McKinney has asked the minority staff to look at cities "such as Indianapolis and Houston," which have a form of metropolitan government, and any other place that "might give us ideas on how to broaden the tax burden" in the Washington area.

Barbara C. Washington, minority counsel to the District Committee, said the response to last summer's water crisis, in which "one area had water and another didn't," demonstrated the need for regional cooperation.

Among the examples being studied, she said, are a 1 per cent sales tax in metropolitan Atlanta that helps finance that area's new rapid transit system, and various regional sales and payroll taxes.

"We want to find out what would be politically palatable here," she said.

Barbara Norris-Chavez, a committee research analysts, has examined regional tax plans in Minneapolis St. Paul, Atlanta and Toronto. She said she has "learned from them, but none could be a model for this area." Of all regional taxing authorities the committee has learned about, she said, none crosses a state line, as a plan in the Washington area would have to do.

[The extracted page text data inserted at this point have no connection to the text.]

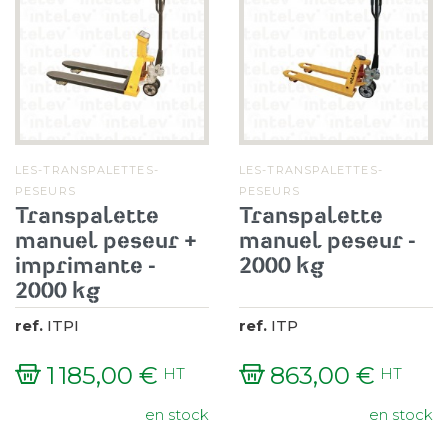
LES-TRANSPALETTES-
LES-TRANSPALETTES-
PESEURS
PESEURS
Transpalette
Transpalette
manuel peseur +
manuel peseur -
imprimante -
2000 kg
2000 kg
ref.
ITPI
ref.
ITP
1 185,00 €
863,00 €
HT
HT
Prix
Prix
en stock
en stock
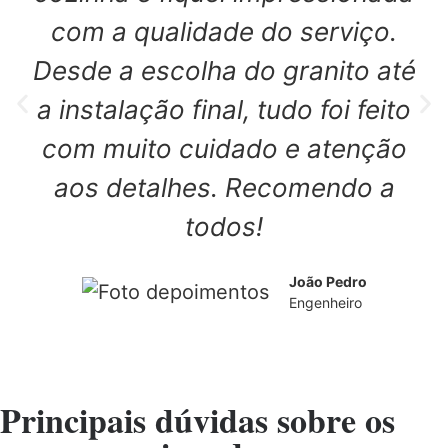
com a qualidade do serviço.
Desde a escolha do granito até
a instalação final, tudo foi feito
com muito cuidado e atenção
aos detalhes. Recomendo a
todos!
João Pedro
Engenheiro
Principais dúvidas sobre os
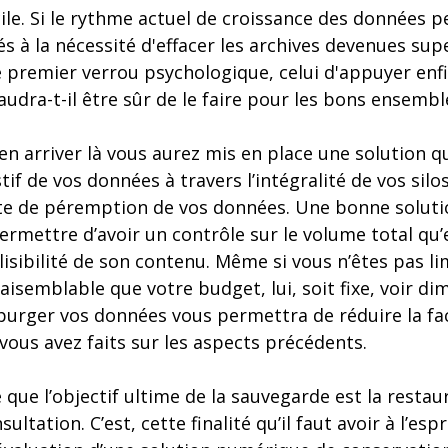
cile. Si le rythme actuel de croissance des données p
s à la nécessité d'effacer les archives devenues supe
e premier verrou psychologique, celui d'appuyer enf
udra-t-il être sûr de le faire pour les bons ensemb
en arriver là vous aurez mis en place une solution 
f de vos données à travers l’intégralité de vos silos
te de péremption de vos données. Une bonne soluti
rmettre d’avoir un contrôle sur le volume total qu’
 lisibilité de son contenu. Même si vous n’êtes pas li
raisemblable que votre budget, lui, soit fixe, voir d
 purger vos données vous permettra de réduire la fa
 vous avez faits sur les aspects précédents.
ue l’objectif ultime de la sauvegarde est la restaura
sultation. C’est, cette finalité qu’il faut avoir à l’esp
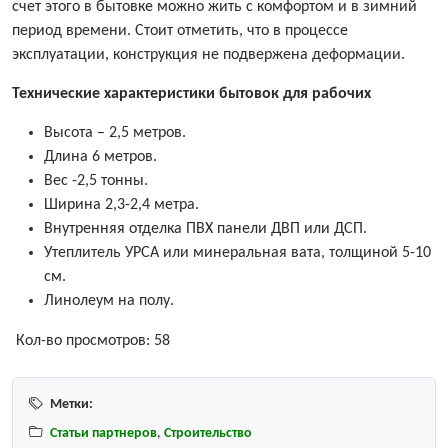
счет этого в бытовке можно жить с комфортом и в зимний
период времени. Стоит отметить, что в процессе
эксплуатации, конструкция не подвержена деформации.
Технические характеристики бытовок для рабочих
Высота – 2,5 метров.
Длина 6 метров.
Вес -2,5 тонны.
Ширина 2,3-2,4 метра.
Внутренняя отделка ПВХ панели ДВП или ДСП.
Утеплитель УРСА или минеральная вата, толщиной 5-10
см.
Линолеум на полу.
Кол-во просмотров:
58
Метки:
Статьи партнеров
,
Строительство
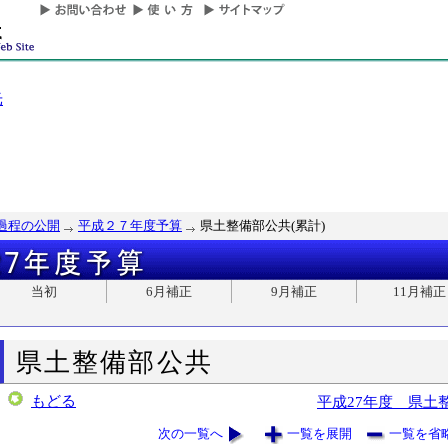
光
過程の公開
平成２７年度予算
県土整備部公共(累計)
当初
6月補正
9月補正
11月補正
県土整備部公共
もどる
平成27年度 県土
次の一覧へ
一覧を展開
一覧を省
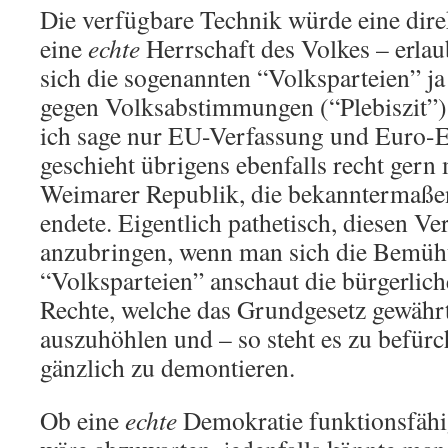
Die verfügbare Technik würde eine dire
eine
echte
Herrschaft des Volkes – erlau
sich die sogenannten “Volksparteien” ja
gegen Volksabstimmungen (“Plebiszit”
ich sage nur EU-Verfassung und Euro-E
geschieht übrigens ebenfalls recht gern 
Weimarer Republik, die bekanntermaßen
endete. Eigentlich pathetisch, diesen V
anzubringen, wenn man sich die Bemüh
“Volksparteien” anschaut die bürgerlich
Rechte, welche das Grundgesetz gewährt
auszuhöhlen und – so steht es zu befürc
gänzlich zu demontieren.
Ob eine
echte
Demokratie funktionsfähi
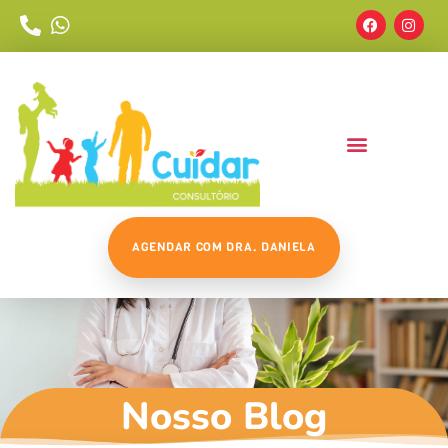
AGENDAR COM DRA. DANIELA
Nosso Blog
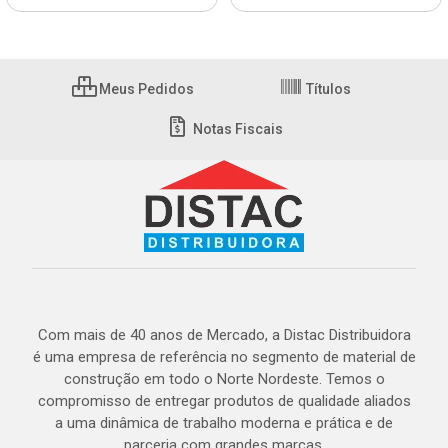
Meus Pedidos
Títulos
Notas Fiscais
Com mais de 40 anos de Mercado, a Distac Distribuidora
é uma empresa de referência no segmento de material de
construção em todo o Norte Nordeste. Temos o
compromisso de entregar produtos de qualidade aliados
a uma dinâmica de trabalho moderna e prática e de
parceria com grandes marcas.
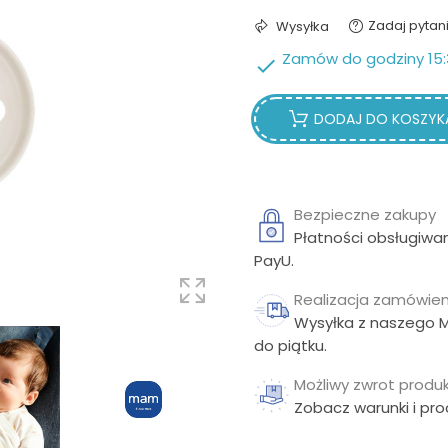
Zadaj pytan
Wysyłka
Zamów do godziny 15:

DODAJ DO KOSZYK
Bezpieczne zakupy
Płatności obsługiwa
PayU.
Realizacja zamówien
Wysyłka z naszego 
do piątku.
Możliwy zwrot produk
Zobacz warunki i pr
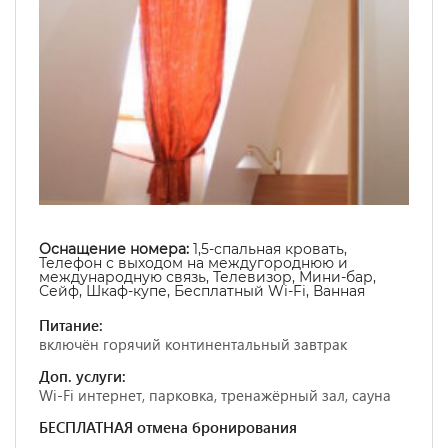
Оснащение номера:
1,5-спальная кровать,
Телефон с выходом на междугороднюю и
международную связь, Телевизор, Мини-бар,
Сейф, Шкаф-купе, Бесплатный Wi-Fi, Ванная
Питание:
включён горячий континентальный завтрак
Доп. услуги:
Wi-Fi интернет, парковка, тренажёрный зал, сауна
БЕСПЛАТНАЯ отмена бронирования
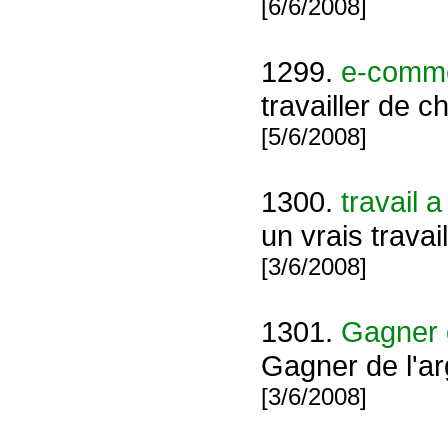
[6/6/2008]
1299.
e-comme
travailler de c
[5/6/2008]
1300.
travail a
un vrais travai
[3/6/2008]
1301.
Gagner d
Gagner de l'arg
[3/6/2008]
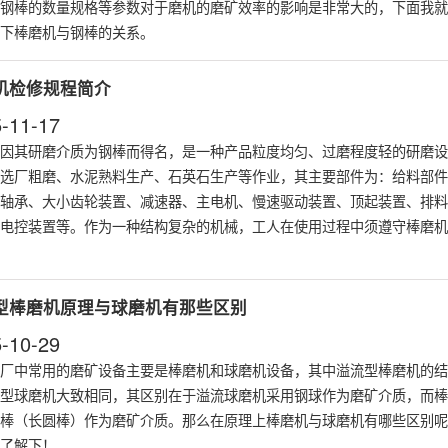
钢棒的数量规格等参数对于磨机的磨矿效率的影响是非常大的，下面我就
下棒磨机与钢棒的关系。
机检修规程简介
-11-17
因其研磨介质为钢棒而得名，是一种产品粒度均匀、过磨程度轻的研磨设
选厂粗磨、水泥熟料生产、石英石生产等作业，其主要部件为：给料部件
轴承、大小齿轮装置、减速器、主电机、慢速驱动装置、顶起装置、排料
电控装置等。作为一种结构复杂的机械，工人在使用过程中须遵守棒磨机
型棒磨机原理与球磨机有那些区别
-10-29
厂中常用的磨矿设备主要是棒磨机和球磨机设备，其中溢流型棒磨机的结
型球磨机大致相同，其区别在于溢流球磨机采用钢球作为磨矿介质，而棒
棒（长圆棒）作为磨矿介质。那么在原理上棒磨机与球磨机有哪些区别呢
了解下！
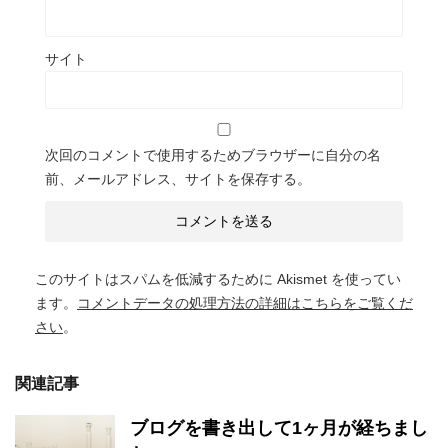
サイト
次回のコメントで使用するためブラウザーに自分の名
前、メールアドレス、サイトを保存する。
このサイトはスパムを低減するために Akismet を使ってい
ます。
コメントデータの処理方法の詳細はこちらをご覧くだ
さい
。
関連記事
ブログを書き出して1ヶ月が経ちまし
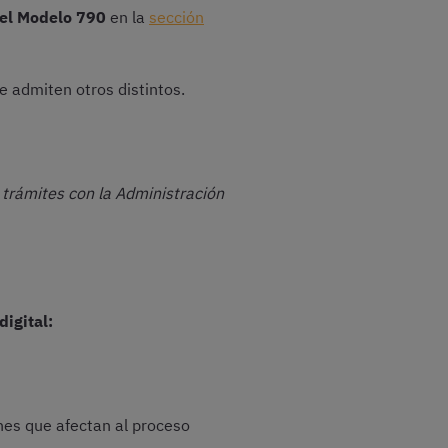
 el Modelo 790
en la
sección
e admiten otros distintos.
 trámites con la Administración
digital:
nes que afectan al proceso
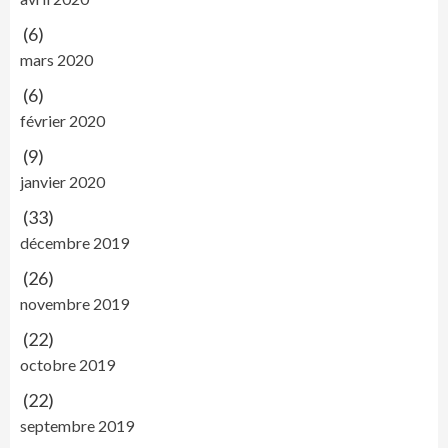
(6)
mars 2020
(6)
février 2020
(9)
janvier 2020
(33)
décembre 2019
(26)
novembre 2019
(22)
octobre 2019
(22)
septembre 2019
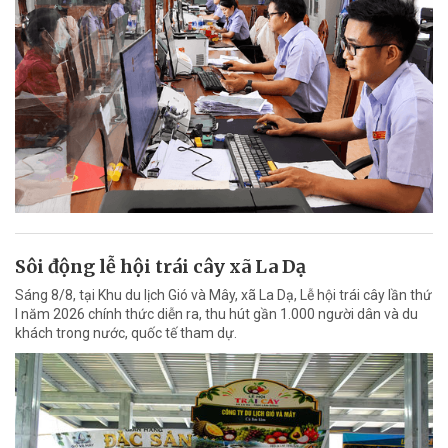
Sôi động lễ hội trái cây xã La Dạ
Sáng 8/8, tại Khu du lịch Gió và Mây, xã La Dạ, Lễ hội trái cây lần thứ
I năm 2026 chính thức diễn ra, thu hút gần 1.000 người dân và du
khách trong nước, quốc tế tham dự.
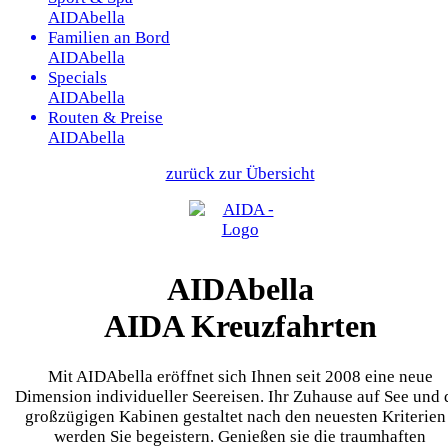
AIDAbella
Familien an Bord
AIDAbella
Specials
AIDAbella
Routen & Preise
AIDAbella
zurück zur Übersicht
AIDAbella
AIDA Kreuzfahrten
Mit AIDAbella eröffnet sich Ihnen seit 2008 eine neue
Dimension individueller Seereisen. Ihr Zuhause auf See und 
großzügigen Kabinen gestaltet nach den neuesten Kriterien
werden Sie begeistern. Genießen sie die traumhaften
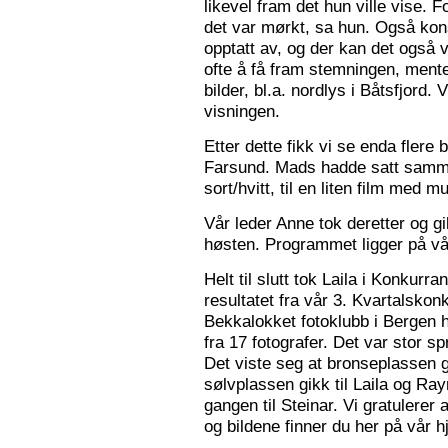
likevel fram det hun ville vise. 
det var mørkt, sa hun. Også konse
opptatt av, og der kan det også v
ofte å få fram stemningen, mente
bilder, bl.a. nordlys i Båtsfjord.
visningen.
Etter dette fikk vi se enda flere b
Farsund. Mads hadde satt sammen
sort/hvitt, til en liten film med mu
Vår leder Anne tok deretter og 
høsten. Programmet ligger på v
Helt til slutt tok Laila i Konkurr
resultatet fra vår 3. Kvartalsko
Bekkalokket fotoklubb i Bergen h
fra 17 fotografer. Det var stor sp
Det viste seg at bronseplassen gi
sølvplassen gikk til Laila og Ra
gangen til Steinar. Vi gratulerer 
og bildene finner du her på vår 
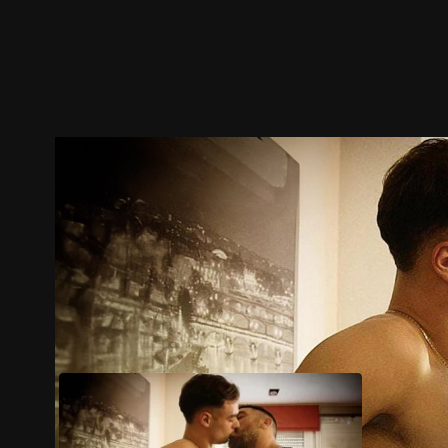
预告
剧照
推荐影片
剧情介绍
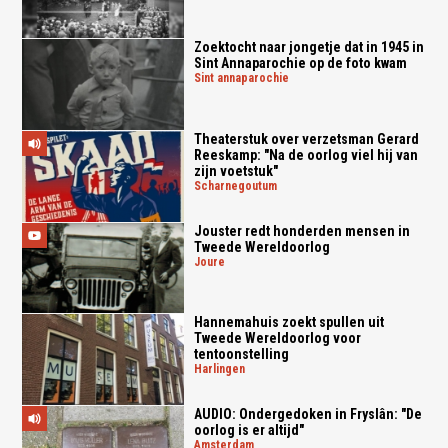
Zoektocht naar jongetje dat in 1945 in
Sint Annaparochie op de foto kwam
sint annaparochie
Theaterstuk over verzetsman Gerard
Reeskamp: "Na de oorlog viel hij van
zijn voetstuk"
scharnegoutum
Jouster redt honderden mensen in
Tweede Wereldoorlog
joure
Hannemahuis zoekt spullen uit
Tweede Wereldoorlog voor
tentoonstelling
harlingen
AUDIO: Ondergedoken in Fryslân: "De
oorlog is er altijd"
amsterdam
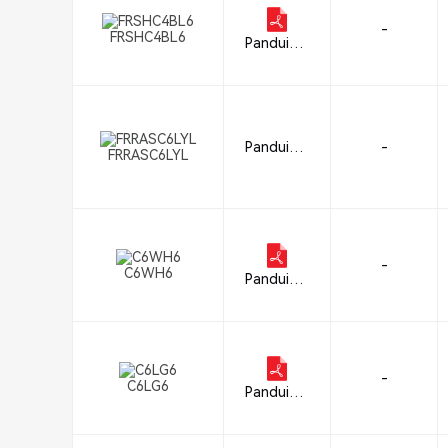
-
FRSHC4BL6
Panduit C
orp
Panduit C
-
FRRASC6LYL
orp
-
C6WH6
Panduit C
orp
-
C6LG6
Panduit C
orp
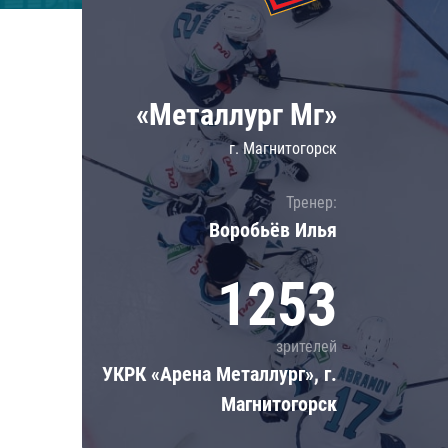
Локомотив
Северсталь
ЦСКА
«Металлург Мг»
Шанхайские Драконы
г. Магнитогорск
Тренер:
Воробьёв Илья
1253
зрителей
УКРК «Арена Металлург», г.
Магнитогорск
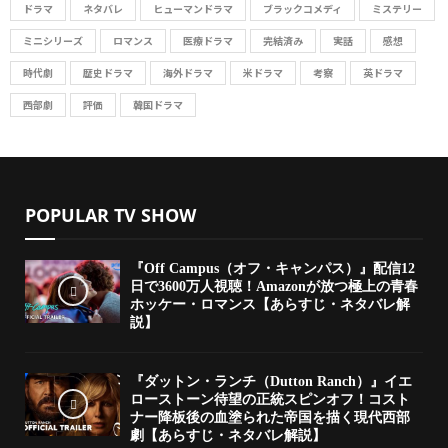
ドラマ
ネタバレ
ヒューマンドラマ
ブラックコメディ
ミステリー
ミニシリーズ
ロマンス
医療ドラマ
完結済み
実話
感想
時代劇
歴史ドラマ
海外ドラマ
米ドラマ
考察
英ドラマ
西部劇
評価
韓国ドラマ
POPULAR TV SHOW
『Off Campus（オフ・キャンパス）』配信12
日で3600万人視聴！Amazonが放つ極上の青春
ホッケー・ロマンス【あらすじ・ネタバレ解
説】
『ダットン・ランチ（Dutton Ranch）』イエ
ローストーン待望の正統スピンオフ！コスト
ナー降板後の血塗られた帝国を描く現代西部
劇【あらすじ・ネタバレ解説】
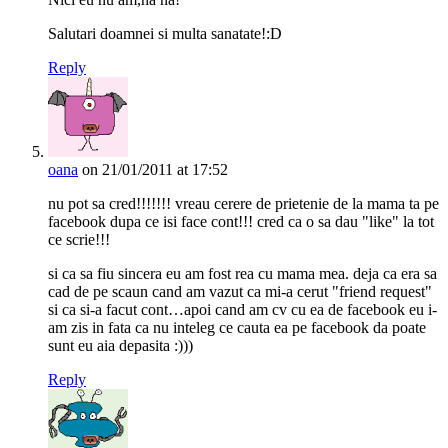
Salutari doamnei si multa sanatate!:D
Reply
oana
on 21/01/2011 at 17:52
nu pot sa cred!!!!!!! vreau cerere de prietenie de la mama ta pe
facebook dupa ce isi face cont!!! cred ca o sa dau "like" la tot
ce scrie!!!
si ca sa fiu sincera eu am fost rea cu mama mea. deja ca era sa
cad de pe scaun cand am vazut ca mi-a cerut "friend request"
si ca si-a facut cont…apoi cand am cv cu ea de facebook eu i-
am zis in fata ca nu inteleg ce cauta ea pe facebook da poate
sunt eu aia depasita :)))
Reply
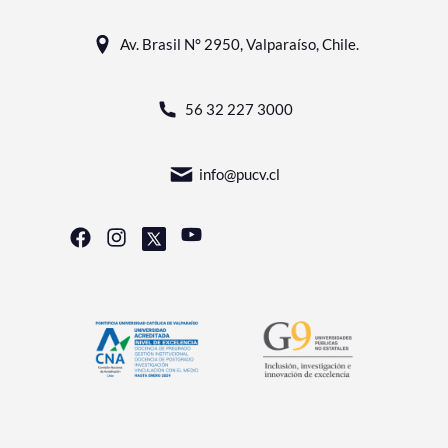
Av. Brasil N° 2950, Valparaíso, Chile.
56 32 227 3000
info@pucv.cl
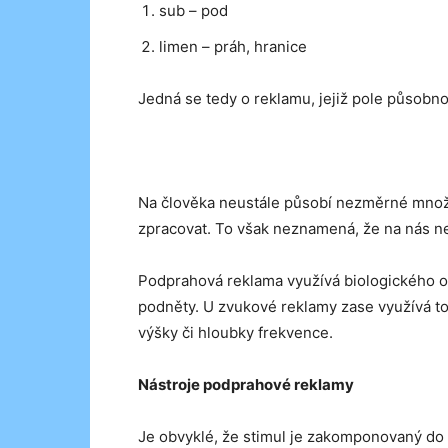
sub – pod
limen – práh, hranice
Jedná se tedy o reklamu, jejiž pole působn
Na člověka neustále působí nezměrné množ
zpracovat. To však neznamená, že na nás nem
Podprahová reklama využívá biologického 
podněty. U zvukové reklamy zase využívá to
výšky či hloubky frekvence.
Nástroje podprahové reklamy
Je obvyklé, že stimul je zakomponovaný do t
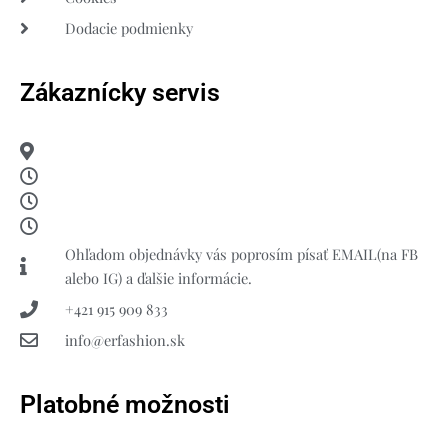
Dodacie podmienky
Zákaznícky servis
Ohľadom objednávky vás poprosím písať EMAIL(na FB
alebo IG) a ďalšie informácie.
+421 915 909 833
info@erfashion.sk
Platobné možnosti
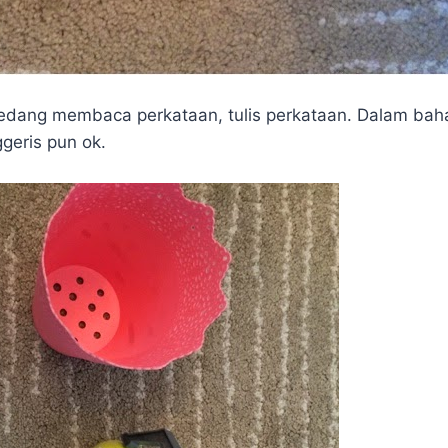
sedang membaca perkataan, tulis perkataan. Dalam ba
ggeris pun ok.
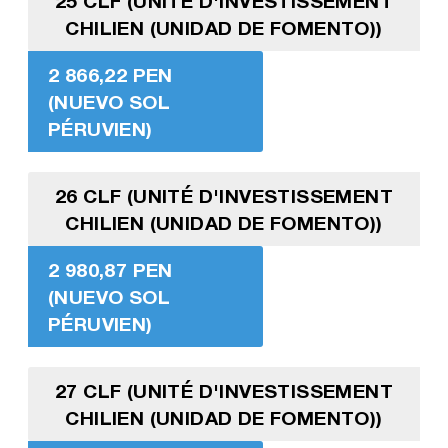
25 CLF (UNITÉ D'INVESTISSEMENT
CHILIEN (UNIDAD DE FOMENTO))
2 866,22 PEN
(NUEVO SOL
PÉRUVIEN)
26 CLF (UNITÉ D'INVESTISSEMENT
CHILIEN (UNIDAD DE FOMENTO))
2 980,87 PEN
(NUEVO SOL
PÉRUVIEN)
27 CLF (UNITÉ D'INVESTISSEMENT
CHILIEN (UNIDAD DE FOMENTO))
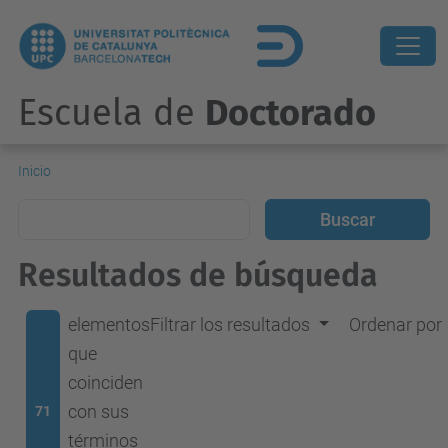
Escuela de
Doctorado
Inicio
Resultados de búsqueda
elementos
Filtrar los resultados
Ordenar por
que
coinciden
con sus
71
términos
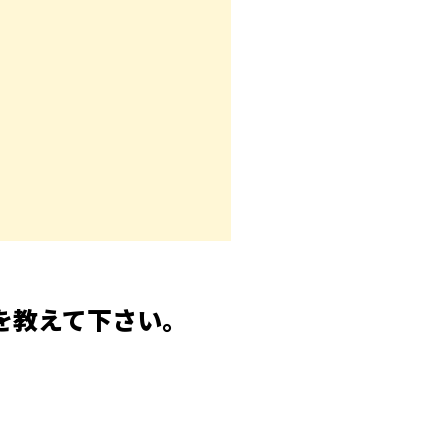
を教えて下さい。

Fisher said a regional tax might be worthwhile even if it were limted to only one state, but proposals for separate taxes in the Virginia and Maryland suburbs to underwrite operating losses of the Metro system have not succeeded.

The Virginia legislature last year gave Northern Virginia the authority to impose a tax or gasoline sales, with the proceeds going to Metro, if all the jurisdictions agreed. But the plan was vetoed by Fairfax City. Earlier this week, Maryland Transportation Secretary Hermann Intemann told the Washington Suburban Transit Commission he doubted the Maryland General Assembly would approve a suggested increase in the gasoline tax to support Metro.

McKinney's study is scheduled to be completed next month.